Set down the lines of the listing exactly, starting at the line containing "À quelle heure circule le dernier train entre" and ending at the line containing "Oxford et Bath Spa, vous", with both of those lines included.

(Records from a data source)
= = = = =

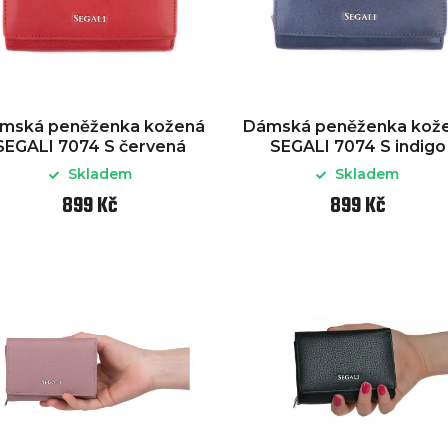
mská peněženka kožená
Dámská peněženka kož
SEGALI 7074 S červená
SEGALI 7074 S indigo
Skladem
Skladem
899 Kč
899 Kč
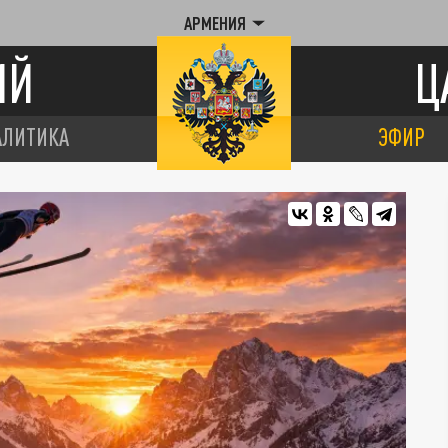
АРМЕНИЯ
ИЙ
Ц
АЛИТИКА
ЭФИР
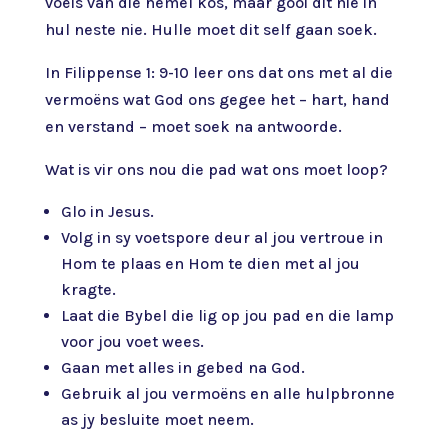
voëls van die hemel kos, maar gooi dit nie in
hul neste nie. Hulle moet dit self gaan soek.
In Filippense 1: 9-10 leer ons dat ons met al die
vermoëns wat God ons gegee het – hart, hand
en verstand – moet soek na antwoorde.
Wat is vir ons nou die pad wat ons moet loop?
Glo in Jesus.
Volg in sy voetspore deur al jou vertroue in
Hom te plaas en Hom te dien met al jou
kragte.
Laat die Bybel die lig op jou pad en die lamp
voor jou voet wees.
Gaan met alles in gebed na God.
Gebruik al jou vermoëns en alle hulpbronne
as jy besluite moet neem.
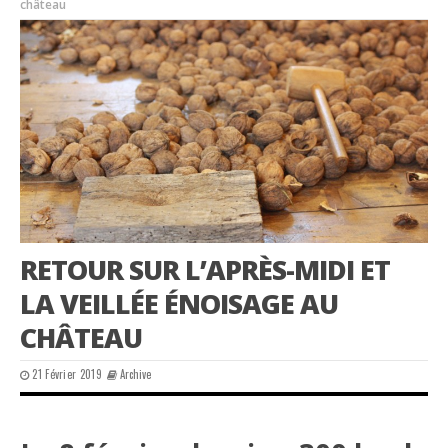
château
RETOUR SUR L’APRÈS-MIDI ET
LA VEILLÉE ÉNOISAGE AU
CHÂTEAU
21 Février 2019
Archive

= = = = =

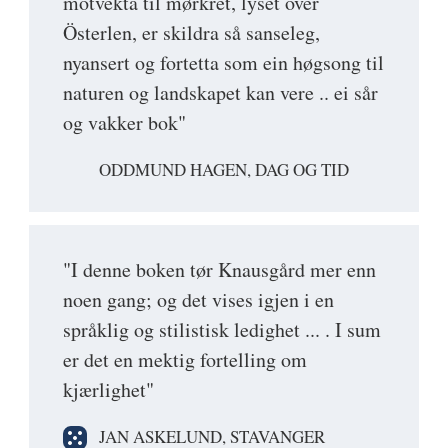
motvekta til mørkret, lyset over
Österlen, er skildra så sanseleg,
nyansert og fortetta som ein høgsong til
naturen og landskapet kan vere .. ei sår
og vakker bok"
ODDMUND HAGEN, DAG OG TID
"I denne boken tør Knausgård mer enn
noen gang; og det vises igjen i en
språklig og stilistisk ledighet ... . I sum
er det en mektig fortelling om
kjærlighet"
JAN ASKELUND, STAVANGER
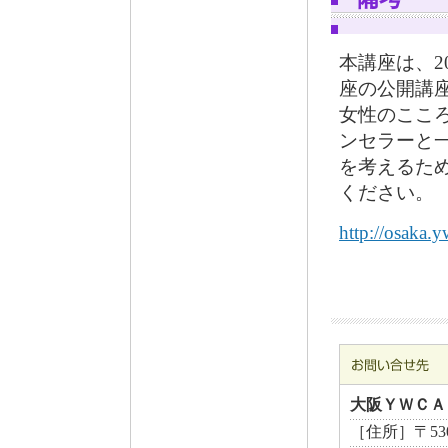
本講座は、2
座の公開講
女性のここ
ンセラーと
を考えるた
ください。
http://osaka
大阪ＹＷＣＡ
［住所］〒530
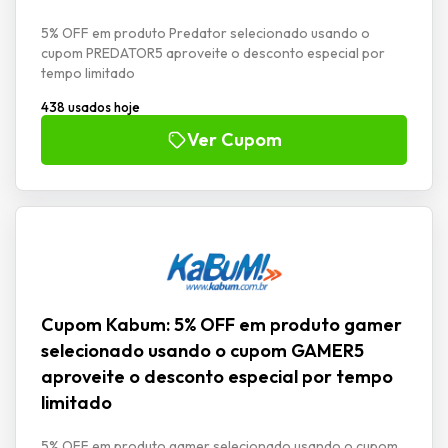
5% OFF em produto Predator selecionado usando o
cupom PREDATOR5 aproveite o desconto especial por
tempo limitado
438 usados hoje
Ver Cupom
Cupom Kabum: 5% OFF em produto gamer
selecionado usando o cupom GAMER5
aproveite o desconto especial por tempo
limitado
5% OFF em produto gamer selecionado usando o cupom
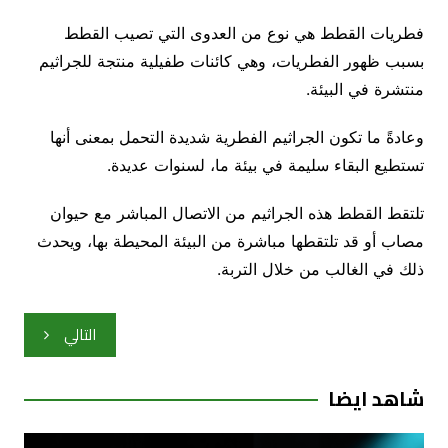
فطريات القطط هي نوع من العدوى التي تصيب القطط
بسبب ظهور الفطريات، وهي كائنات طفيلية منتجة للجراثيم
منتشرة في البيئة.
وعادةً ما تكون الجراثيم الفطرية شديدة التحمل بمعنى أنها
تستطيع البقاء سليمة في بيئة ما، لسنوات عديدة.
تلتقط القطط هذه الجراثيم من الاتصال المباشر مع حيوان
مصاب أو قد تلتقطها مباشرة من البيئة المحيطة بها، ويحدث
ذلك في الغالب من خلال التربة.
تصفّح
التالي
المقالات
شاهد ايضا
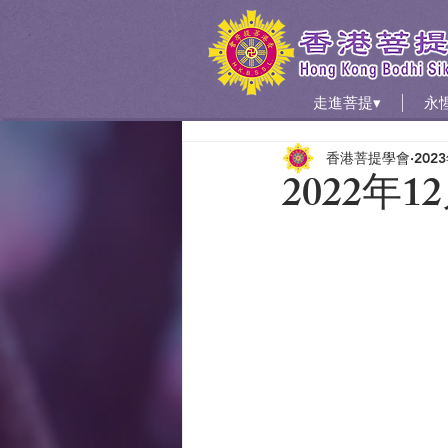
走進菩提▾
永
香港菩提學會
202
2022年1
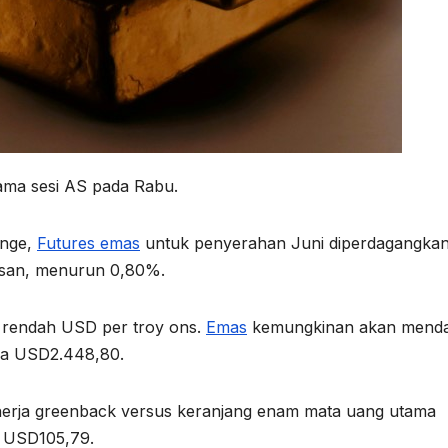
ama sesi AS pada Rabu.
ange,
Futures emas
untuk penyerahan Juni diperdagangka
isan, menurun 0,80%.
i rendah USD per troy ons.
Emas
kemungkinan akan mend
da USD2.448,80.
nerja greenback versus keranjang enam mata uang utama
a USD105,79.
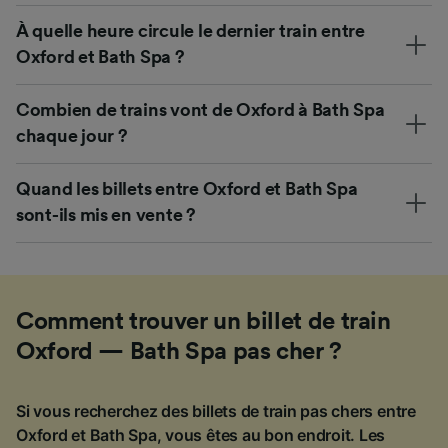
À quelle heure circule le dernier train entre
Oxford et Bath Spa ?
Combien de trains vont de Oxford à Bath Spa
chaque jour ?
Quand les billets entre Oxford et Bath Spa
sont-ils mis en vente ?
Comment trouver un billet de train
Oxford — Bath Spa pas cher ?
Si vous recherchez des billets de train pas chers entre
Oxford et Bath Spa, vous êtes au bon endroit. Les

= = = = =

→ Answer to the exercise
À quelle heure circule le dernier train entre
Oxford et Bath Spa ?
Combien de trains vont de Oxford à Bath Spa
chaque jour ?
Quand les billets entre Oxford et Bath Spa
sont-ils mis en vente ?
Comment trouver un billet de train
Oxford — Bath Spa pas cher ?
Si vous recherchez des billets de train pas chers entre
Oxford et Bath Spa, vous êtes au bon endroit. Les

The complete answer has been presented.